Justice of the Oklahoma Court of Civil Appeals
- Incumbent
- Assumed office May, 2006
- Appointed by: Brad Henry

Personal details
- Born: 1948 (age 77–78) Stillwater, Oklahoma
- Alma mater: University of Oklahoma
- Occupation: Attorney, judge
- Profession: Law

= John Fischer (judge) =

American judge

John Fischer (born 1948) is a judge on the Oklahoma Court of Civil Appeals, the intermediate appellate court in the state of Oklahoma.

==Background and education==
Judge John Fischer was born in Stillwater, Oklahoma. Fischer earned his undergraduate, masters, and law degrees from the University of Oklahoma. Both his bachelor and master degrees were in English literature. He received his Juris Doctor (J.D.) from the University of Oklahoma College of Law in 1975. He was appointed to the court in May, 2006 by Governor Brad Henry.

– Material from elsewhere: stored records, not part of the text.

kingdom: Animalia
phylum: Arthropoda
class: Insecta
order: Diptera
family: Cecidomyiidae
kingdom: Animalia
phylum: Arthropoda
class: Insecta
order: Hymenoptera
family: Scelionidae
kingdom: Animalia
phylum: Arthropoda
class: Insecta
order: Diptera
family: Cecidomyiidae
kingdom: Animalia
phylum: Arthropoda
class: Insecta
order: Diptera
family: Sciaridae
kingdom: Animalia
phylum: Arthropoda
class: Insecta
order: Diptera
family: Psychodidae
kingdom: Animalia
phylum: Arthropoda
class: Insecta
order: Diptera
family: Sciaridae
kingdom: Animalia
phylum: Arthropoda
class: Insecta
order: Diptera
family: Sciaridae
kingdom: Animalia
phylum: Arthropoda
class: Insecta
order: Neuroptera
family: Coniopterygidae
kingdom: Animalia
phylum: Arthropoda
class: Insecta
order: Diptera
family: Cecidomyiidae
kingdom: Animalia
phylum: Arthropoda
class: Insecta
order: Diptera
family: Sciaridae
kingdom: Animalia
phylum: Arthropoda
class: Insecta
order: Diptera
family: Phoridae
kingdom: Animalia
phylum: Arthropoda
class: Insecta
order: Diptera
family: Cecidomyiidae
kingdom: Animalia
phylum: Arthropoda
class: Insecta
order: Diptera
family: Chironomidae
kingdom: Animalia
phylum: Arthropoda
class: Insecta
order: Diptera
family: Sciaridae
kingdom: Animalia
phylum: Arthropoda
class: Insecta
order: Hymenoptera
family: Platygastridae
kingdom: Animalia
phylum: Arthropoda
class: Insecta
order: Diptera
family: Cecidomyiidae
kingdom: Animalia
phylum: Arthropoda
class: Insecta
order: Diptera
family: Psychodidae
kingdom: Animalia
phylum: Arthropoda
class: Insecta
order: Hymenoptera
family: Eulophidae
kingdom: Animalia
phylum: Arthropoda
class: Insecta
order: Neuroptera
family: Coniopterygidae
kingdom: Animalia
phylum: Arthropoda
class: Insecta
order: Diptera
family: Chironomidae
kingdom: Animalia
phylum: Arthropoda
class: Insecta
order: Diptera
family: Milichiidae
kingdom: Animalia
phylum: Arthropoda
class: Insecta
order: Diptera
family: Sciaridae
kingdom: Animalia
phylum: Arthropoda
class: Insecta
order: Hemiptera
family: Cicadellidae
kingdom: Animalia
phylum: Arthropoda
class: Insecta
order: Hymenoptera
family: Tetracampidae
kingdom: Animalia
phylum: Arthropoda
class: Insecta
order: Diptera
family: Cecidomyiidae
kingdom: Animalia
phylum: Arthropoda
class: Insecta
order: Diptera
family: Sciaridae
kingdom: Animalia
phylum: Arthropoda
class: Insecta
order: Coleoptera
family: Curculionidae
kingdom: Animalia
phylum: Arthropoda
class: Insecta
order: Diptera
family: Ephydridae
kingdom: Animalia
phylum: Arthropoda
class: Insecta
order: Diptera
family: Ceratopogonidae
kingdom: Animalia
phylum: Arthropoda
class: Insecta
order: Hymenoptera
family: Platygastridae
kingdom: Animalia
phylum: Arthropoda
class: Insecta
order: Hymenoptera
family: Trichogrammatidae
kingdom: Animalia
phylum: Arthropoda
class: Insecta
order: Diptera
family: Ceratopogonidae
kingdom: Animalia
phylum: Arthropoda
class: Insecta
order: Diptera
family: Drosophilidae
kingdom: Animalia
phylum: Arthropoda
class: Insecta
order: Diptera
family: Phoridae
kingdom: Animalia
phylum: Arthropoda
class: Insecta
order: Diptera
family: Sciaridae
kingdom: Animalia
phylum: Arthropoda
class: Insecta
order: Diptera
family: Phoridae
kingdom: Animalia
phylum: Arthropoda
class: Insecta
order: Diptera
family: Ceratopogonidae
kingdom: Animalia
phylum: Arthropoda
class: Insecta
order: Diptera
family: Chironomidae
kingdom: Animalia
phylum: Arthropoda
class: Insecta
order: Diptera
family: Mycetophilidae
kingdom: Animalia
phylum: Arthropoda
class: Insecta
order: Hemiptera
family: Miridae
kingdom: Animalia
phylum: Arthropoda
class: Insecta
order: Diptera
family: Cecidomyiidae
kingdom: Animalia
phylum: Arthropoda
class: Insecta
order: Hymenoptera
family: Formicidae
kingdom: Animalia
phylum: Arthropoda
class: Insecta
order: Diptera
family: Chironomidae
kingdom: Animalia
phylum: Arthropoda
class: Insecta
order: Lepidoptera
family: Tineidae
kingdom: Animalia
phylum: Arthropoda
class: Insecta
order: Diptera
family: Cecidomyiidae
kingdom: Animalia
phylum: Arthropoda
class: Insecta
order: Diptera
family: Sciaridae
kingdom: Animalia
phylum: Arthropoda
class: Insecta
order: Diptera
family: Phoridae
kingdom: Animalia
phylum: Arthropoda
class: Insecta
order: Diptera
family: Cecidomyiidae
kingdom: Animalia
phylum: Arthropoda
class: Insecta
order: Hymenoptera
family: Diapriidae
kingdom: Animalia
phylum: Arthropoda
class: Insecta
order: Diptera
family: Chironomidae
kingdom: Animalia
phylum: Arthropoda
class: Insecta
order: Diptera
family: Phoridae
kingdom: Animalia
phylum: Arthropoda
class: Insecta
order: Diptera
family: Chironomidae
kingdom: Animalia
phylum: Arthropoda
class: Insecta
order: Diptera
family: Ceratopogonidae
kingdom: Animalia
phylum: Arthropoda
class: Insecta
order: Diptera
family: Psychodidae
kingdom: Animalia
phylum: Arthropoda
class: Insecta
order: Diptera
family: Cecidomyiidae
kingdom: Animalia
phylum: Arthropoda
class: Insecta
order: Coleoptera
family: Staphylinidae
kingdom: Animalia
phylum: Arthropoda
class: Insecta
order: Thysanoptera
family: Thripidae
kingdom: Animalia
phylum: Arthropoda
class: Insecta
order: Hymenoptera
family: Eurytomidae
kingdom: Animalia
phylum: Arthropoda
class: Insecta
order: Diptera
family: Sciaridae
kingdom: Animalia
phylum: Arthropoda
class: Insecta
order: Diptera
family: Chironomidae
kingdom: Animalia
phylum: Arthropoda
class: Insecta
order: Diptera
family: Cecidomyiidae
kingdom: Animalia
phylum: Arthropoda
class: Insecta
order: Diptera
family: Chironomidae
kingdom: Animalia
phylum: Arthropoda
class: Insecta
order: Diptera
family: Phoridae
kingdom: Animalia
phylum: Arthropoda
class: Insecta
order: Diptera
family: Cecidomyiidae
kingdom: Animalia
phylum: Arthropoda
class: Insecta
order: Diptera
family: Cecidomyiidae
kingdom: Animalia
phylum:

While in law school, Fischer won the Liberty National Bank Scholarship, was named a member of the Dean's Honor Roll and became a Faculty Honor Student.

==Law career==
Fischer began his career with public service in 1976, as Oklahoma Assistant Attorney General, but entered private law practice in 1980, where he remained until 2006. Meanwhile, he was elected as one of the Best Lawyers in America in commercial litigation.

He was appointed to the court in May, 2006 by Governor Brad Henry. In 2011, he was named the Appellate Judge of the Year.

Fischer was retained by the voters of Oklahoma as a judge of the Court of Civil Appeals at the 2008 and 2010 general elections. He last stood for retention in 2016, when he won retention with 60.42 percent of the vote. In 2010, he won retention with a 62.74 percent of the vote. His next scheduled retention vote is January 8, 2023.

==Awards and honors==
- He is admitted to the bar in the courts of Oklahoma, the United States Supreme Court and various other federal courts.
- He is a Master of the Bench and past president of the William J. Holloway American Inn of Court.
- He is a member of the Oklahoma and American Bar Associations, Oklahoma Judicial Conference, the American Law Institute, a Fellow of the American and Oklahoma Bar Foundations and the past Oklahoma representative to the United States Court of Appeals for the 10th Circuit Advisory Committee.

==Family==
He and his wife have been married for 44 years, and they have two daughters.